I don't do a 'special' per say...but I usually get more than the average amount of inquires for outdoor family photos when the fall colors show up.  Unfortunately, many of the inquires don't lead to shoots because the clients aren't organized enough to get back to me, after I've given them some info...and around here, the leaves might all be on the trees and looking good one day, then all on the ground the next...then a foot of snow the next day...so the window of opportunity is pretty small.


----------



## brookie418 (Sep 11, 2008)

Well, I definitely don't have to worry about the snow here in South Mississippi!!  haha


----------



## Bthornton (Sep 11, 2008)

I have a fall special for kids right now. Outdoors (if weather is good indoors if it's not) got some bales of straw, pumpkins, apples, corn husks, wagon ect. Setting up a lot of mini shoots. I'm doing it so I can set up their holiday portraits when they pick up there fall portraits. Won't make much on the fall ones but getting the holiday biz is a money maker.


----------



## joecoulsonphotography (Sep 11, 2008)

I have great luck with local parks that have hardwoods (actually hard to find here in GA, mostly ugly pines) and get there early in the morning. I have had great luck with that and have more and more returning clients this year because of it. Never have luck with the backdrops. Also I offer deals for returning customers like free prints or cards while dropping the package price for seasonal shoots for everyone. I have found that offering a special on "shoot day" where you stay at one outdoor location all day and offer discounts for clients that show up that day works well. You get to stay in one spot and they get cheaper prices. Just my 2 cents and sorry if you were looking for indoor answers.


----------



## brookie418 (Sep 11, 2008)

Thanks for the ideas...I am actually looking for outdoor ideas...I don't have a studio yet.  I used to leave in Georgia, Joe.  What part are you in?

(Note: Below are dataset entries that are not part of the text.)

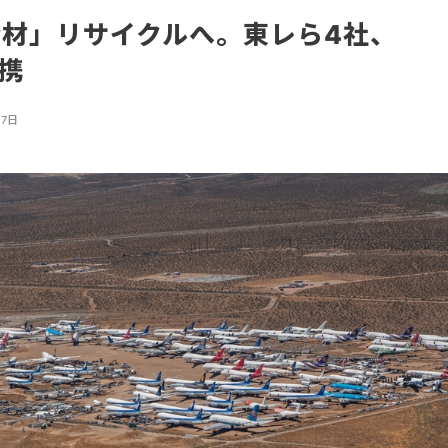
合材」リサイクルへ。東レら4社、
連携
月7日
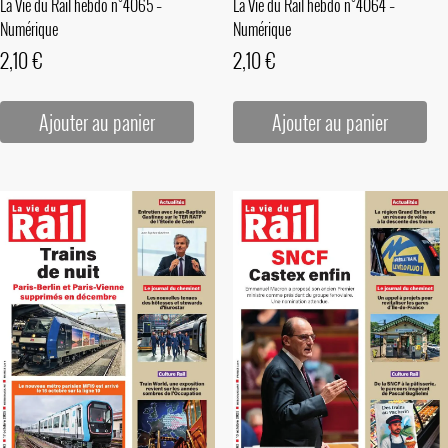
La Vie du Rail hebdo n°4065 –
La Vie du Rail hebdo n°4064 –
Numérique
Numérique
2,10
€
2,10
€
Ajouter au panier
Ajouter au panier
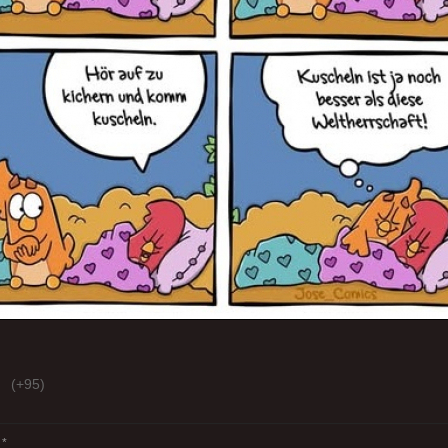
(+95)
*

Bthornton--I like the wagon idea...I was thinking about putting bales of hay with pumpkins and everything, but I hadn't thought a/b a wagon.  Cute idea!

Yeah, I can't wait to do Christmas pics..this will be my first time doing it.  I am thinking of doing "A Country Christmas."  I am going to have to think of some outdoor ideas for that!


----------



## joecoulsonphotography (Sep 14, 2008)

Hey brookie, I am actually north of the Atlanta area in a town called Oaw
kwood. It is near Gainesville and Lake Lanier. Good luck with the seasonal shoots!!


----------



## brookie418 (Sep 22, 2008)

I lived in Loganville...right between Atlanta and Athens.  It was a/b 45 min. from Lake Lanier.


----------



## BrittneyKincannon (Oct 1, 2012)

I'm doing a $50 off the entire session fee for Fall Bookings. 
However, it's the clients location of choice. Not an indoor shoot with a backdrop. 
I know that you can find creative backdrops online though. I would go to GOOGLE Images and grab some ideas.  
Hope that helps! 
Sincerely,
Brittney

Kincannon Photography


----------



## tirediron (Oct 1, 2012)

I tripped and fell this morning and said some "special" words... does that count?


----------